*Source records*:
***

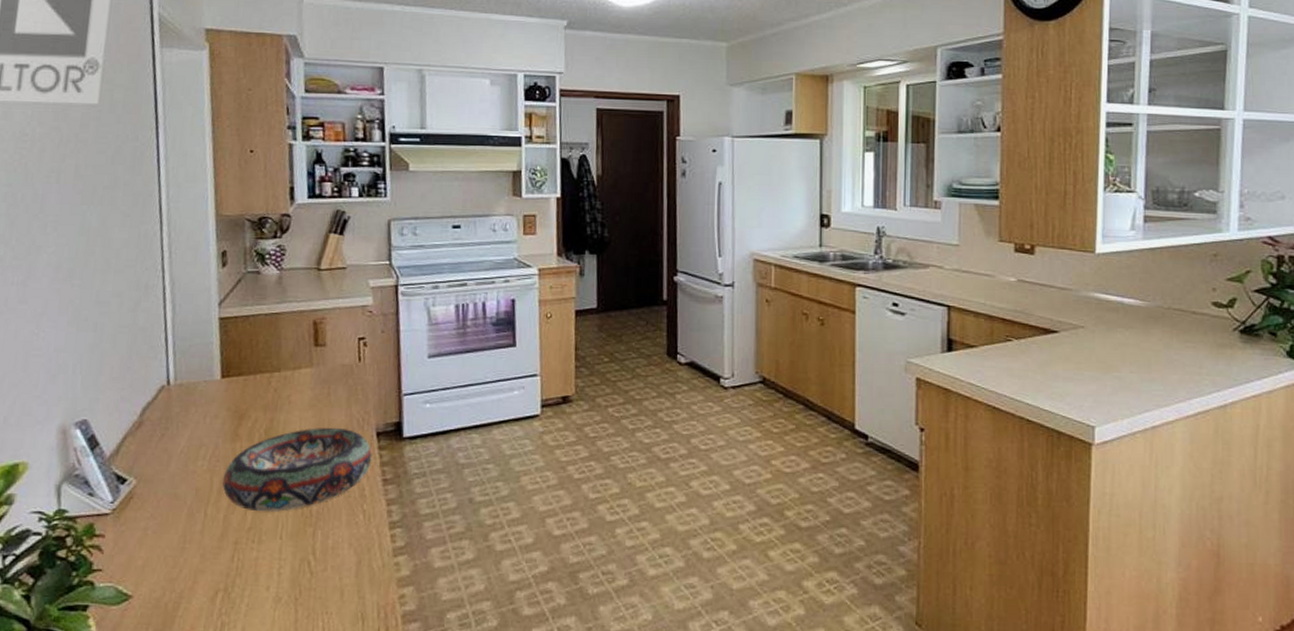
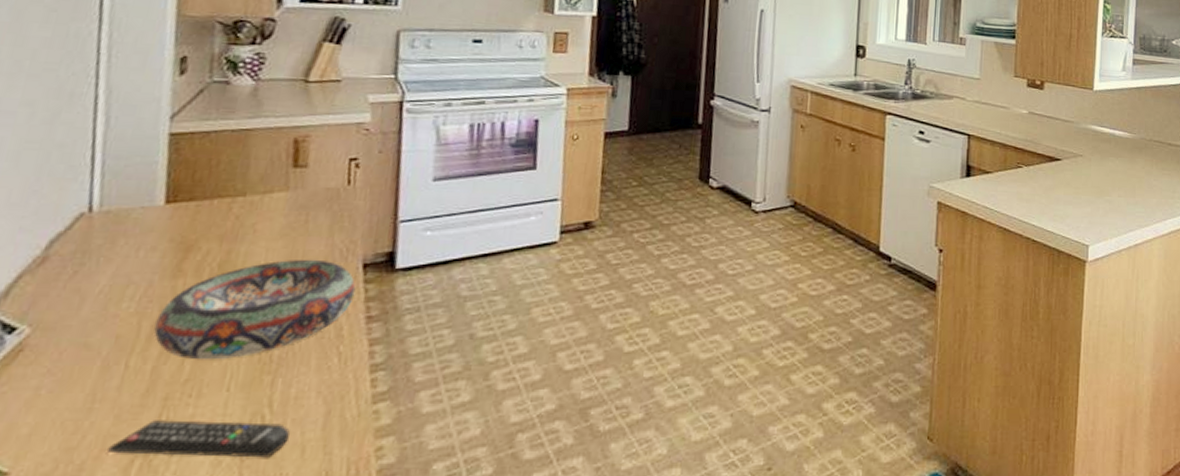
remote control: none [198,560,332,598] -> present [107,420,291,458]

***

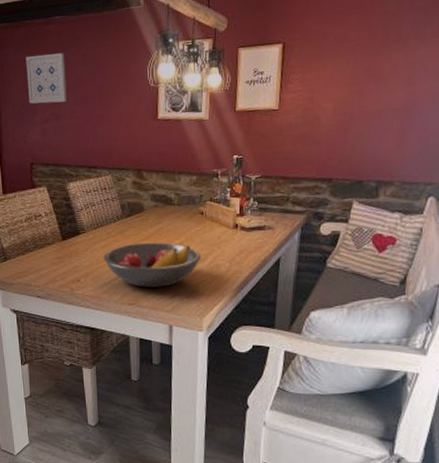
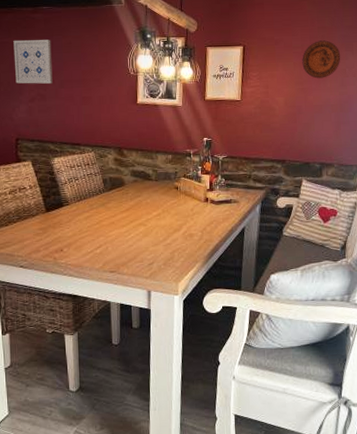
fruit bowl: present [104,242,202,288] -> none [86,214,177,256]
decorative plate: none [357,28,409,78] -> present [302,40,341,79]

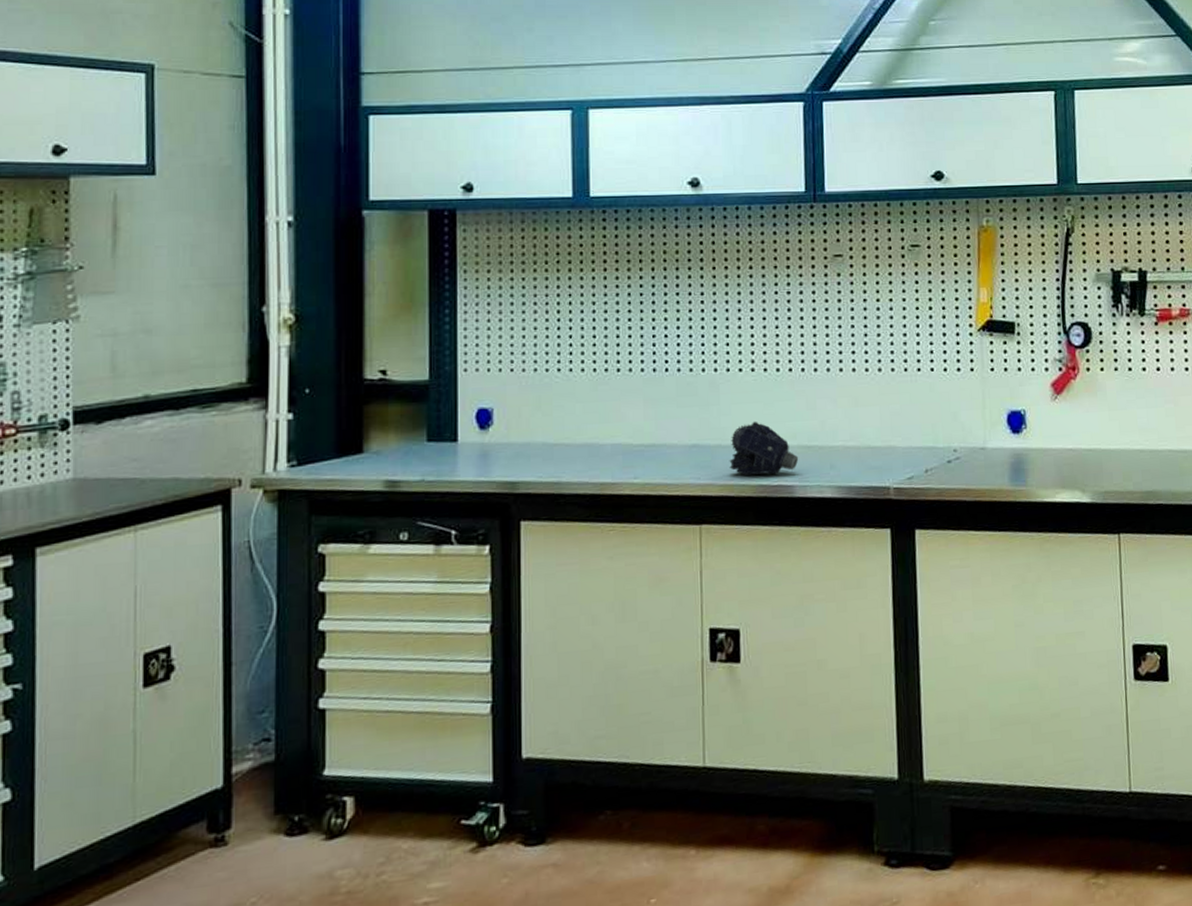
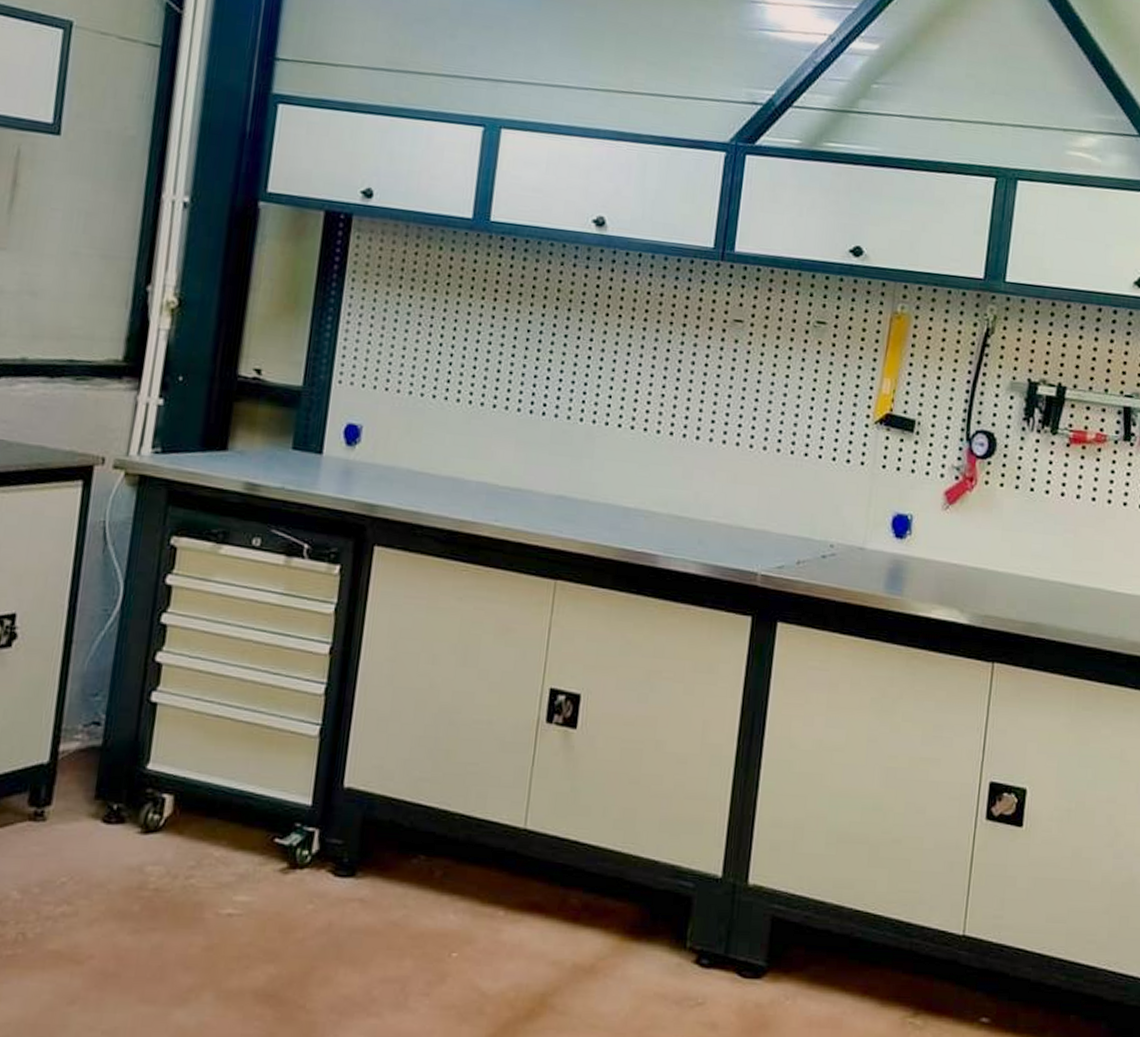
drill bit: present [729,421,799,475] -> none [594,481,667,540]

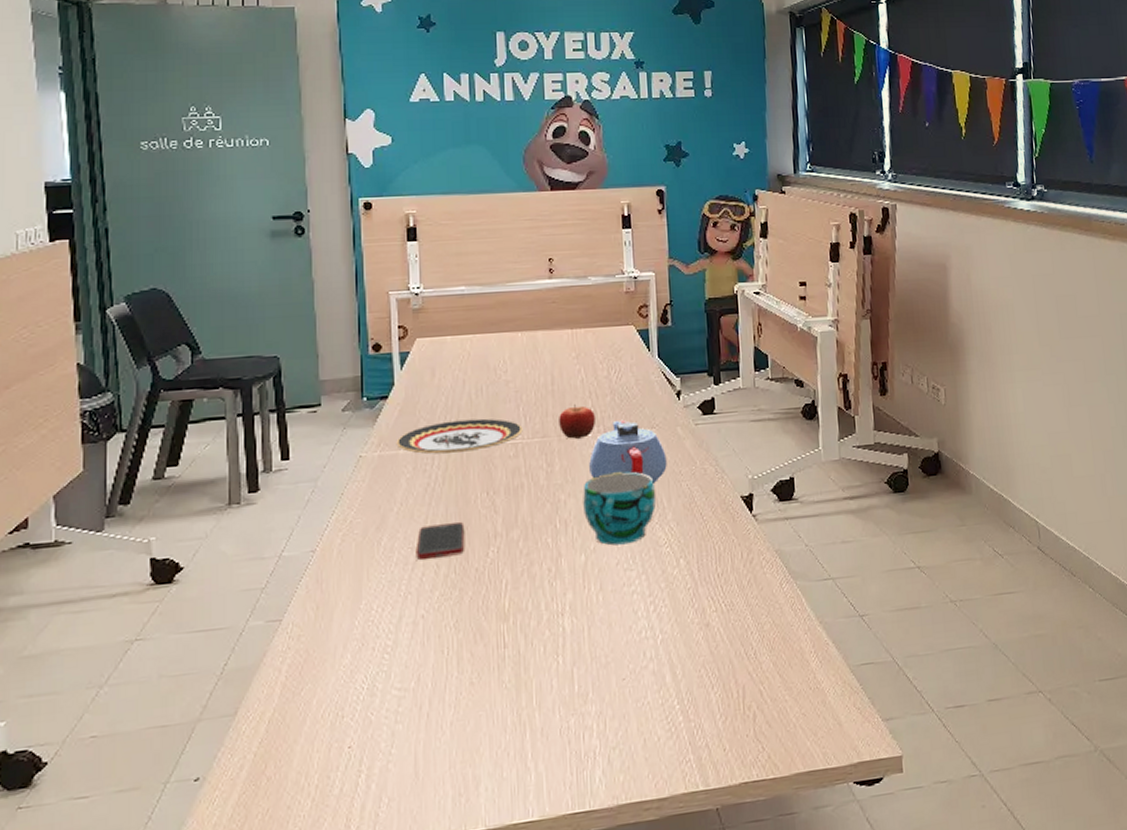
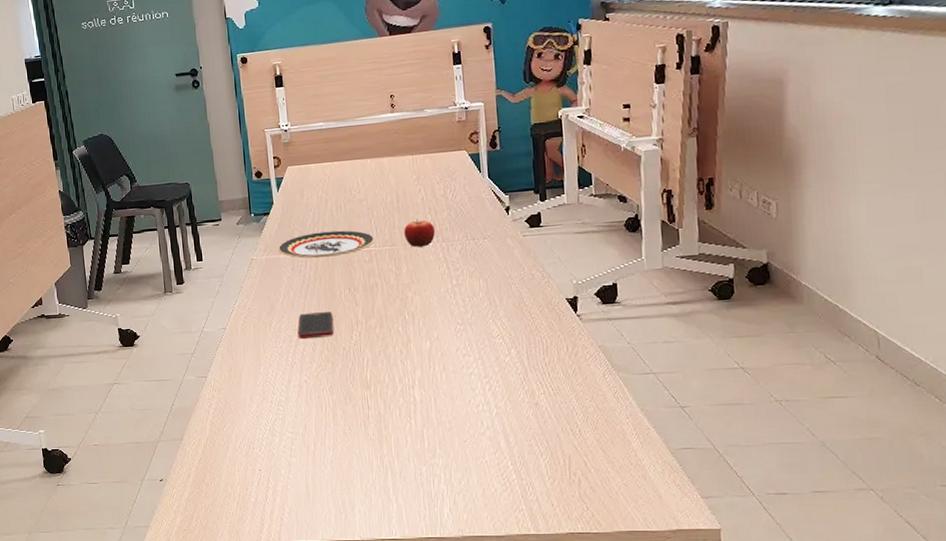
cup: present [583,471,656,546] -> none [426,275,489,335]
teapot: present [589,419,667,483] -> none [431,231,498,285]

***

*Work item*: Quote word for word only the lines above from the one containing "drill bit: present" through the one containing "teapot: present [589,419,667,483]". Pictures stay out of your copy.

*Response to this exercise*:
drill bit: present [729,421,799,475] -> none [594,481,667,540]

cup: present [583,471,656,546] -> none [426,275,489,335]
teapot: present [589,419,667,483] -> none [431,231,498,285]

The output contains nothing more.